# Crane?



## gman12 (Mar 6, 2003)

Where the he!! did this guy come from? I was sitting at computer about 8 am this morn. and this guy flies by my window and land on top of my neighbors house. I live in the city of Southgate. Looks like a Sandhill crane to me?


----------



## FishMichv2 (Oct 18, 2004)

blue heron, there has to some water nearby. they will hunt even the smallest of waters, even someones little goldfish or koi pond. sandhills are brown with a red patch on their head.


----------



## Rupestris (Aug 25, 2000)

FishMichv2 said:


> blue heron, there has to some water nearby. they will hunt even the smallest of waters, even someones little goldfish or koi pond. sandhills are brown with a red patch on their head.

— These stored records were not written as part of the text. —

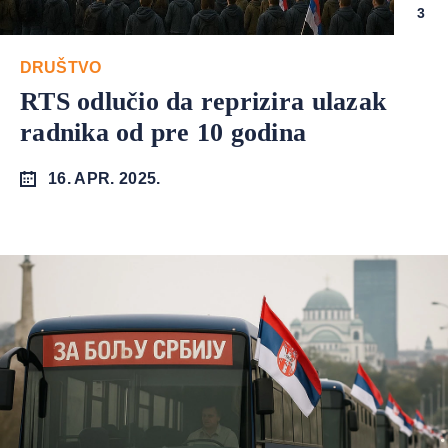
3
DRUŠTVO
RTS odlučio da reprizira ulazak
radnika od pre 10 godina
16. APR. 2025.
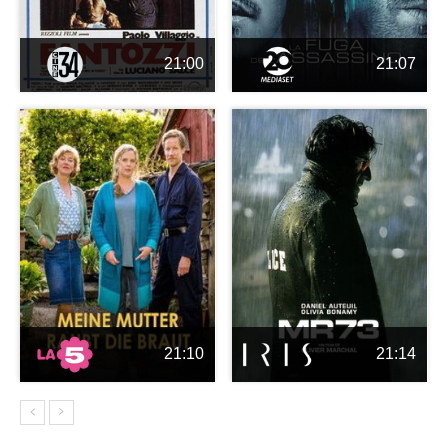
21:00
21:07
21:10
21:14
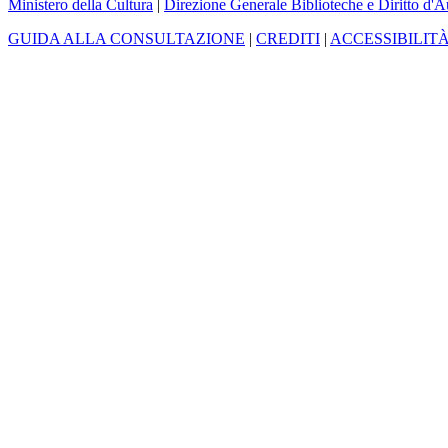
Ministero della Cultura
|
Direzione Generale Biblioteche e Diritto d'A
GUIDA ALLA CONSULTAZIONE
|
CREDITI
|
ACCESSIBILIT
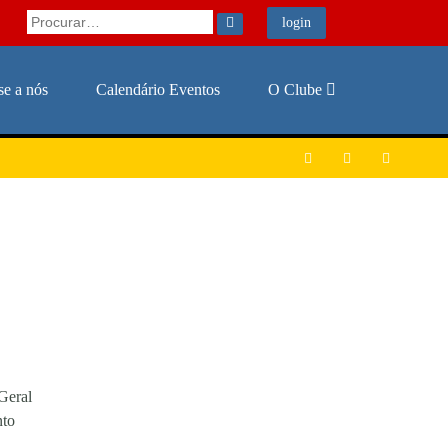

login
se a nós
Calendário Eventos
O Clube




Geral
nto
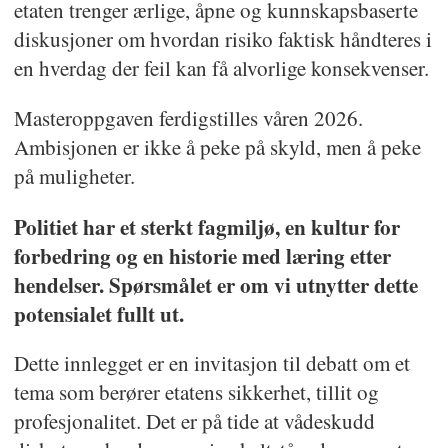
etaten trenger ærlige, åpne og kunnskapsbaserte
diskusjoner om hvordan risiko faktisk håndteres i
en hverdag der feil kan få alvorlige konsekvenser.
Masteroppgaven ferdigstilles våren 2026.
Ambisjonen er ikke å peke på skyld, men å peke
på muligheter.
Politiet har et sterkt fagmiljø, en kultur for
forbedring og en historie med læring etter
hendelser. Spørsmålet er om vi utnytter dette
potensialet fullt ut.
Dette innlegget er en invitasjon til debatt om et
tema som berører etatens sikkerhet, tillit og
profesjonalitet. Det er på tide at vådeskudd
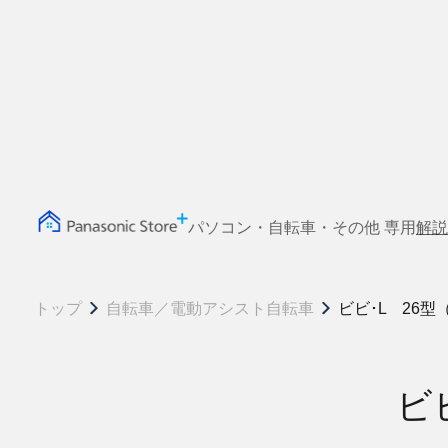
パソコン・自転車・その他 専用
解説
トップ
自転車／電動アシスト自転車
ビビ･L 26
ビ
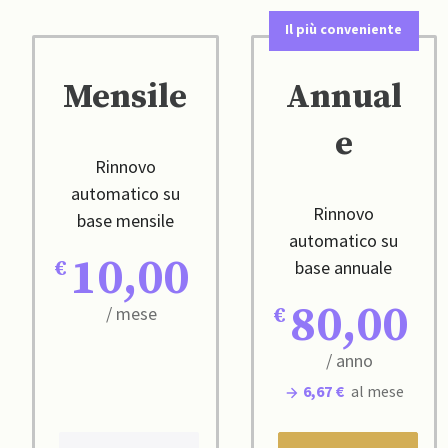
Il più conveniente
Mensile
Annual
e
Rinnovo
automatico su
Rinnovo
base mensile
automatico su
10,00
base annuale
80,00
/ mese
/ anno
6,67 €
al mese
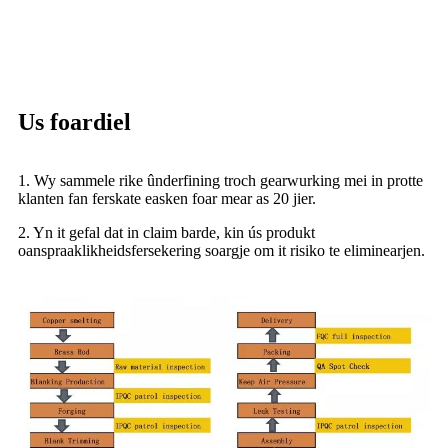
Us foardiel
1. Wy sammele rike ûnderfining troch gearwurking mei in protte
klanten fan ferskate easken foar mear as 20 jier.
2. Yn it gefal dat in claim barde, kin ús produkt
oanspraaklikheidsfersekering soargje om it risiko te eliminearjen.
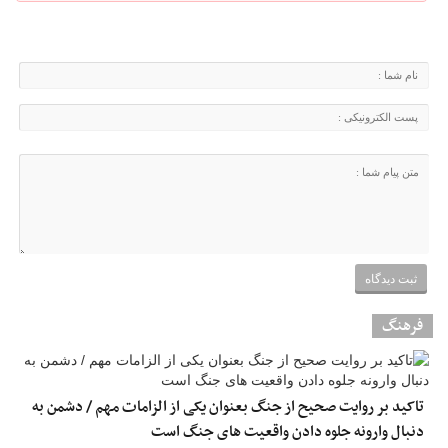
فرهنگ
تاکید بر روایت صحیح از جنگ بعنوان یکی از الزامات مهم / دشمن به
دنبال وارونه جلوه دادن واقعیت های جنگ است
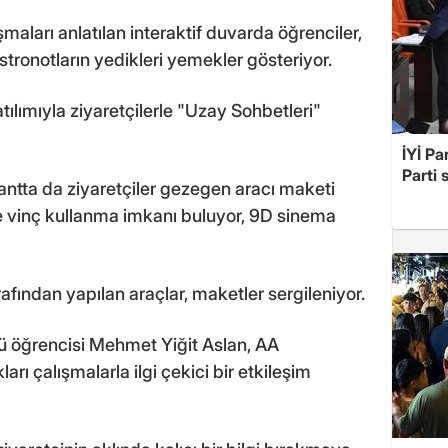
aları anlatılan interaktif duvarda öğrenciler,
stronotların yedikleri yemekler gösteriyor.
ılımıyla ziyaretçilerle "Uzay Sohbetleri"
İYİ Pa
Parti 
ntta da ziyaretçiler gezegen aracı maketi
e vinç kullanma imkanı buluyor, 9D sinema
afından yapılan araçlar, maketler sergileniyor.
öğrencisi Mehmet Yiğit Aslan, AA
arı çalışmalarla ilgi çekici bir etkileşim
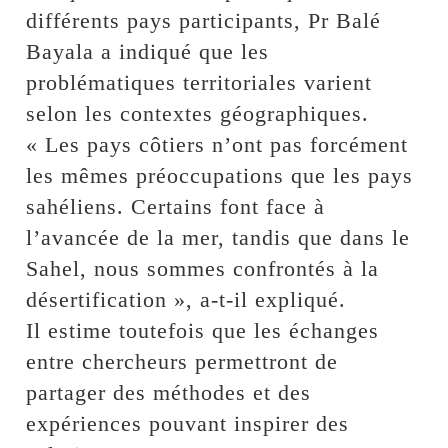
différents pays participants, Pr Balé
Bayala a indiqué que les
problématiques territoriales varient
selon les contextes géographiques.
« Les pays côtiers n’ont pas forcément
les mêmes préoccupations que les pays
sahéliens. Certains font face à
l’avancée de la mer, tandis que dans le
Sahel, nous sommes confrontés à la
désertification », a-t-il expliqué.
Il estime toutefois que les échanges
entre chercheurs permettront de
partager des méthodes et des
expériences pouvant inspirer des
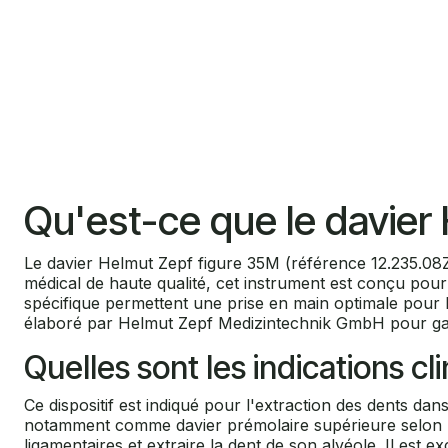
Qu'est-ce que le davier
Le davier Helmut Zepf figure 35M (référence 12.235.08ZT
médical de haute qualité, cet instrument est conçu pour 
spécifique permettent une prise en main optimale pour le
élaboré par Helmut Zepf Medizintechnik GmbH pour garan
Quelles sont les indications cl
Ce dispositif est indiqué pour l'extraction des dents dan
notamment comme davier prémolaire supérieure selon la 
ligamentaires et extraire la dent de son alvéole. Il est 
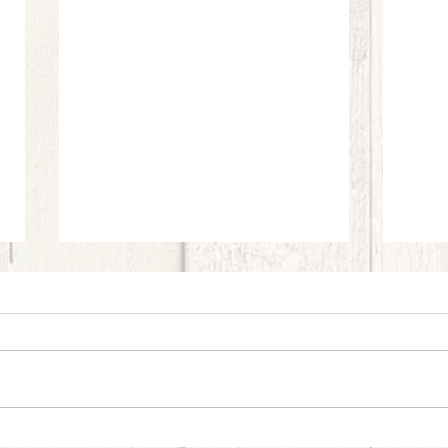
Cotolette di fiori di zucchine, crema di
Carpac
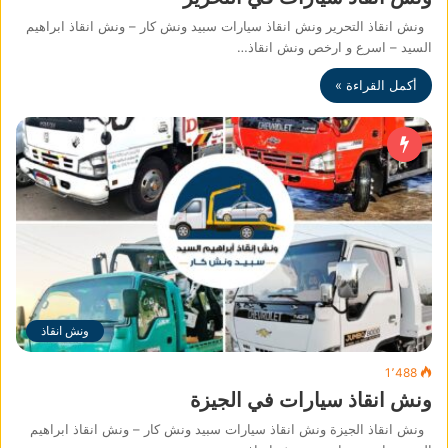
ونش انقاذ التحرير ونش انقاذ سيارات سبيد ونش كار – ونش انقاذ ابراهيم
السيد – اسرع و ارخص ونش انقاذ…
أكمل القراءة »
ونش انقاذ
1٬488
ونش انقاذ سيارات في الجيزة
ونش انقاذ الجيزة ونش انقاذ سيارات سبيد ونش كار – ونش انقاذ ابراهيم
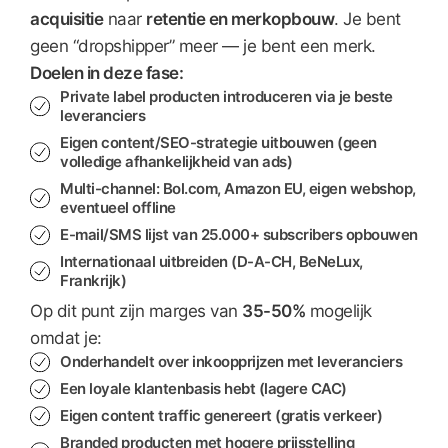
acquisitie
naar
retentie en merkopbouw
. Je bent
geen “dropshipper” meer — je bent een merk.
Doelen in deze fase:
Private label producten introduceren via je beste
leveranciers
Eigen content/SEO-strategie uitbouwen (geen
volledige afhankelijkheid van ads)
Multi-channel: Bol.com, Amazon EU, eigen webshop,
eventueel offline
E-mail/SMS lijst van 25.000+ subscribers opbouwen
Internationaal uitbreiden (D-A-CH, BeNeLux,
Frankrijk)
Op dit punt zijn marges van
35-50%
mogelijk
omdat je:
Onderhandelt over inkoopprijzen met leveranciers
Een loyale klantenbasis hebt (lagere CAC)
Eigen content traffic genereert (gratis verkeer)
Branded producten met hogere prijsstelling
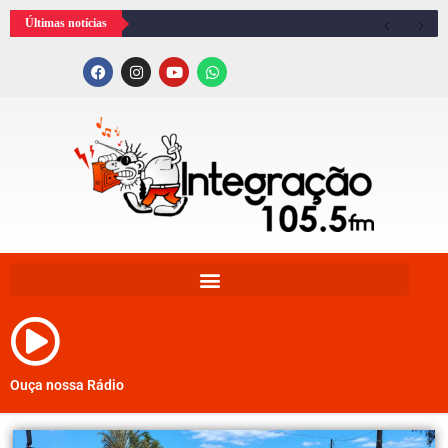
Últimas notícias
Ouça nossa Rádio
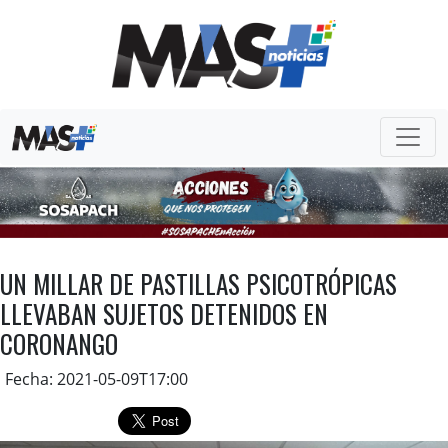
UN MILLAR DE PASTILLAS PSICOTRÓPICAS
LLEVABAN SUJETOS DETENIDOS EN
CORONANGO
Fecha: 2021-05-09T17:00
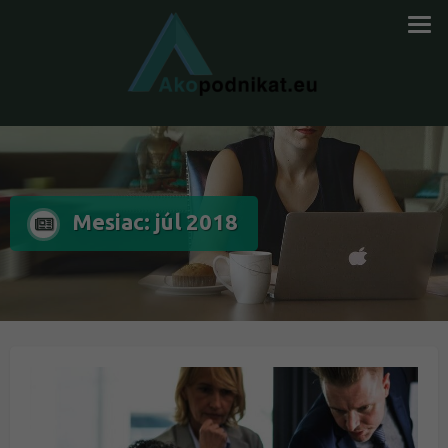
Mesiac: júl 2018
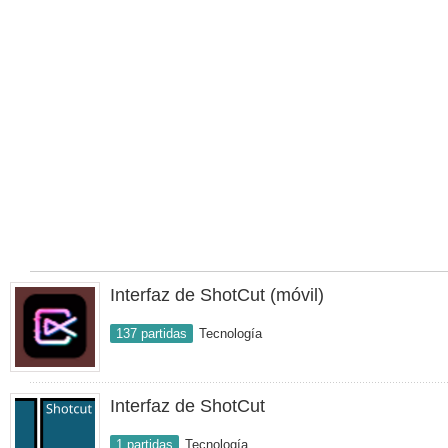
Interfaz de ShotCut (móvil)
137 partidas
Tecnología
Interfaz de ShotCut
1 partidas
Tecnología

Agreed. There is a few places nearby that they would hang out. I spotted one near Outer Drive and Southfield near one of the drainage ditches behind Target.

There is also a nature trail near Dix and Reeck Rd next to Anderson HS where they'd probably hang out.


----------



## Spartaned (Jan 24, 2006)

Great Blue Heron...


----------



## fathom this (Feb 10, 2008)

FishMichv2 said:


> blue heron, there has to some water nearby. they will hunt even the smallest of waters, even someones little goldfish or koi pond. sandhills are brown with a red patch on their head.


Yep one visited my pond and did my Koi fish in.


----------



## Banditto (Jun 9, 2000)

go just 5 miles east and they hang out on the islands in the river near the Wyandotte waterfront.


----------